Instruction
Copy out the lines below exactly, omitting the picture markers.
- Opening Delimiter -
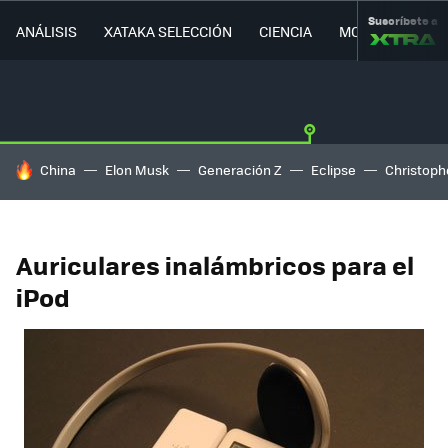
Suscríbete a
ANÁLISIS
XATAKA SELECCIÓN
CIENCIA
MOVILIDAD
HOY SE HABLA DE
China
Elon Musk
Generación Z
Eclipse
Christoph
Auriculares inalámbricos para el
iPod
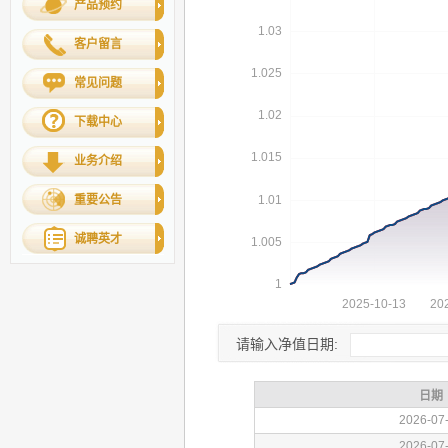
产品预约
客户留言
常见问题
下载中心
业务介绍
重要公告
诚聘英才
请输入净值日期:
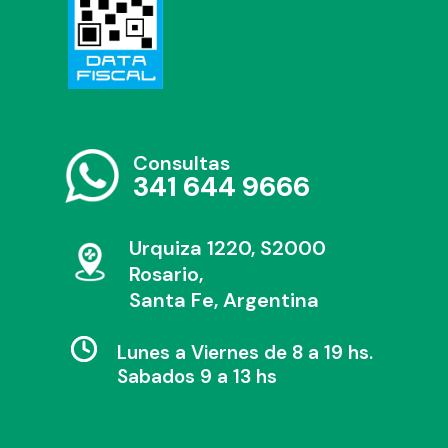
Consultas
341 644 9666
Urquiza 1220, S2000
Rosario,
Santa Fe, Argentina
Lunes a Viernes de 8 a 19 hs.
Sabados 9 a 13 hs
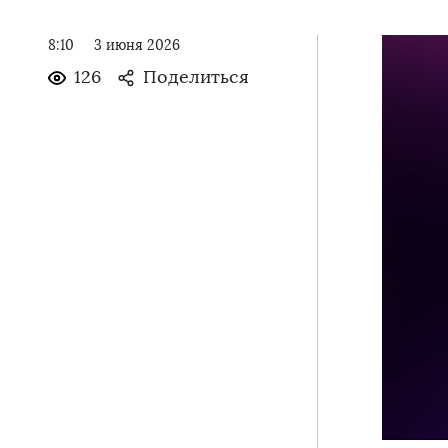
8:10
3 июня 2026
126
Поделиться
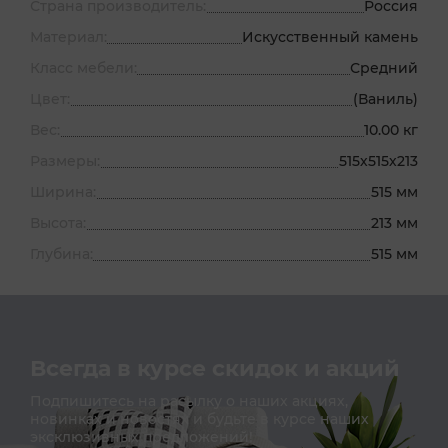
Страна производитель:
Россия
Материал:
Искусственный камень
Класс мебели:
Средний
Цвет:
(Ваниль)
Вес:
10.00 кг
Размеры:
515х515х213
Ширина:
515 мм
Высота:
213 мм
Глубина:
515 мм
Всегда в курсе скидок и акций
Подпишитесь на расылку о наших акциях,
новинках и новостях и будьте в курсе наших
эксклюзивных предложений!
- Closing Delimiter -
Answer space
Suscríbete a
ANÁLISIS
XATAKA SELECCIÓN
CIENCIA
MOVILIDAD
HOY SE HABLA DE
China
Elon Musk
Generación Z
Eclipse
Christoph
Auriculares inalámbricos para el
iPod
产品预约
客户留言
常见问题
下载中心
业务介绍
重要公告
诚聘英才
请输入净值日期:
Consultas
341 644 9666
Urquiza 1220, S2000
Rosario,
Santa Fe, Argentina
Lunes a Viernes de 8 a 19 hs.
Sabados 9 a 13 hs
8:10
3 июня 2026
126
Поделиться
Страна производитель:
Россия
Материал:
Искусственный камень
Класс мебели:
Средний
Цвет:
(Ваниль)
Вес:
10.00 кг
Размеры:
515х515х213
Ширина:
515 мм
Высота:
213 мм
Глубина:
515 мм
Всегда в курсе скидок и акций
Подпишитесь на расылку о наших акциях,
новинках и новостях и будьте в курсе наших
эксклюзивных предложений!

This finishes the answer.